Since the 18th century, Sèvres has invited artists to work in their ateliers in cooperation with their staff of working artisans, opening-up the process at all stages from the development of the material to the finishing techniques. Although Lee has been working with ceramics since the 1970s, he first discovered Sèvres in 1996. Lee Ufan: Ceramics is the result of a two-year collaboration with Manufacture de Sèvres, which began in 2014.

For this exhibition, Lee continues to demonstrate his philosophical concerns regarding materiality and existence, imbuing a sense of respectful intervention to the essential properties of the medium of clay. At the same time, it is the artist’s encounter with fire, an unconcerned participant yet a vital link to the process that creates a sense of phenomenon to the works.
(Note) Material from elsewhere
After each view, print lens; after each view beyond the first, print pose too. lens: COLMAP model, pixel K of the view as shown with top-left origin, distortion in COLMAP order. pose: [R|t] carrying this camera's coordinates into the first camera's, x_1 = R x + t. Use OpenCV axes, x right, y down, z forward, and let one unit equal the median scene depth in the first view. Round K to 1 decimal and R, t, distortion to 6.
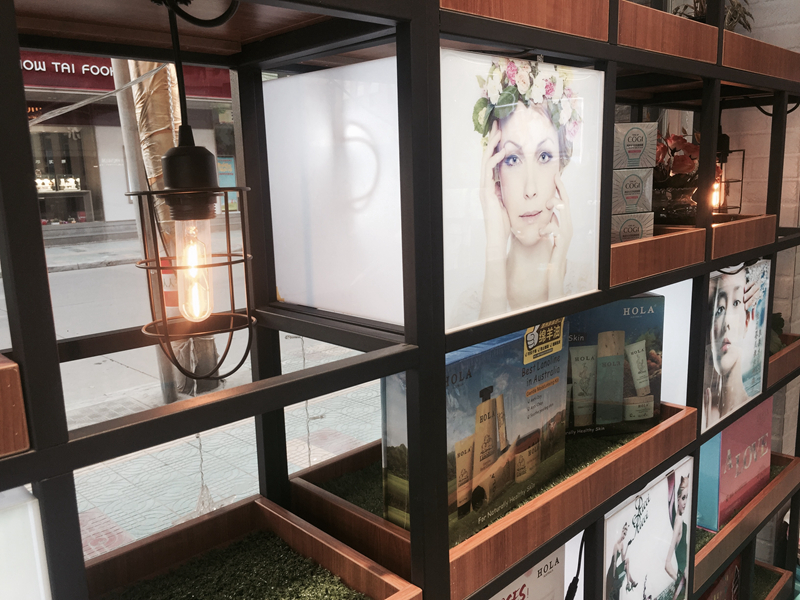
lens RADIAL K [[680.3, 0, 400.2], [0, 680.3, 300.6], [0, 0, 1]] dist [0.058203, -0.063391]
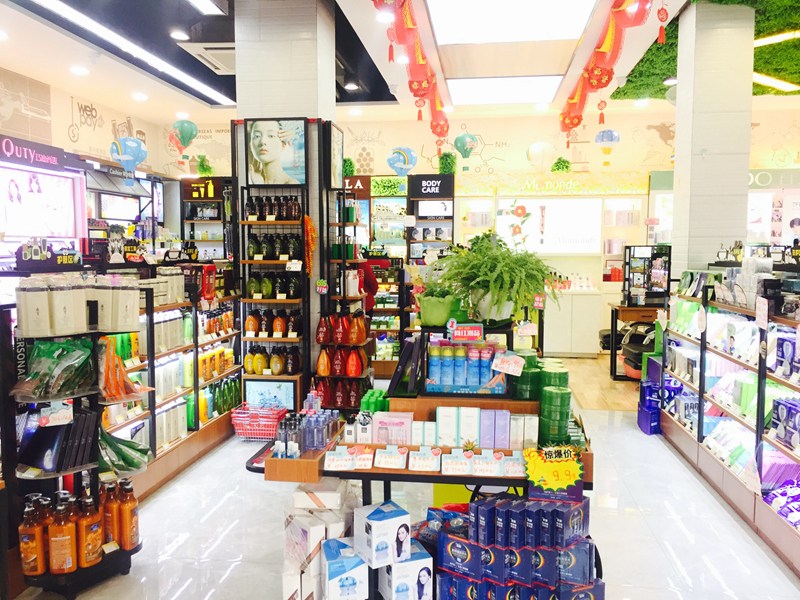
lens RADIAL K [[680.3, 0, 403.2], [0, 680.3, 299.6], [0, 0, 1]] dist [0.058203, -0.063391]
pose [[0.624220, 0.088548, -0.776214, 2.952309], [-0.163123, 0.986429, -0.018653, 0.601339], [0.764029, 0.138263, 0.630193, -0.212446]]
The range of sculpture in the show exhibits Lee’s dynamic engagement with this practice. New works on porcelain tiles show a use of color and brush that recalls the artist’s Dialogue series. His concept of composition in these works as exposing the connection between the unmarked and the gesture in turn emphasize the relationship of the object to the environment in which it sits. In contrast, Lee’s terracotta works disrupt the three-dimensional surface in a variety of ways, creating an interplay between perception and space.

For the artist, his "initial intention [in making these ceramic works] is the fragment, ruin and the distortion of meaning and usage." On view in the exhibition will be a sculpture, standing at over five feet and made entirely of broken fragments and powder from ceramic works that were intentionally shattered. The amassing of these broken elements is topped with a "perfect" vessel, which at once depicts destruction and creation through the passage of time.

In conjunction with the exhibition, Lee Ufan will give a talk on ceramics at Asia Society, New York on Wednesday, March 8 at 6:30 p.m.

Lee Ufan (b. 1936, Kyongsang-namdo, Korea) emerged as one of the founders and major proponents of the avant-garde Mono-ha ("School of Things") group in the late 1960s. Mono-ha was Japan’s first internationally recognized contemporary art movement, rejecting Western notions of representation and emphasizing materials and perception and interrelationships between space and matter. Lee creates his sculptural works using only two materials: steel and stone. In 1970, the artist explained that “[t]he highest level of expression is not to create something from nothing, but rather to nudge something that already exists so that the world shows up more vividly.” Recently, Lee has presented two major solo exhibitions: Marking Infinity at the Solomon R. Guggenheim Museum (2011) and at the prestigious Chateau de Versailles in France (2014). This is the artist’s fifth solo exhibition at the gallery, followed by presentations in New York in 2008 and 2009; From Point, From Line, From Wind at Pace London in 2015; and New Works at Pace Hong Kong in 2016.

Lee has been represented by Pace since 2007.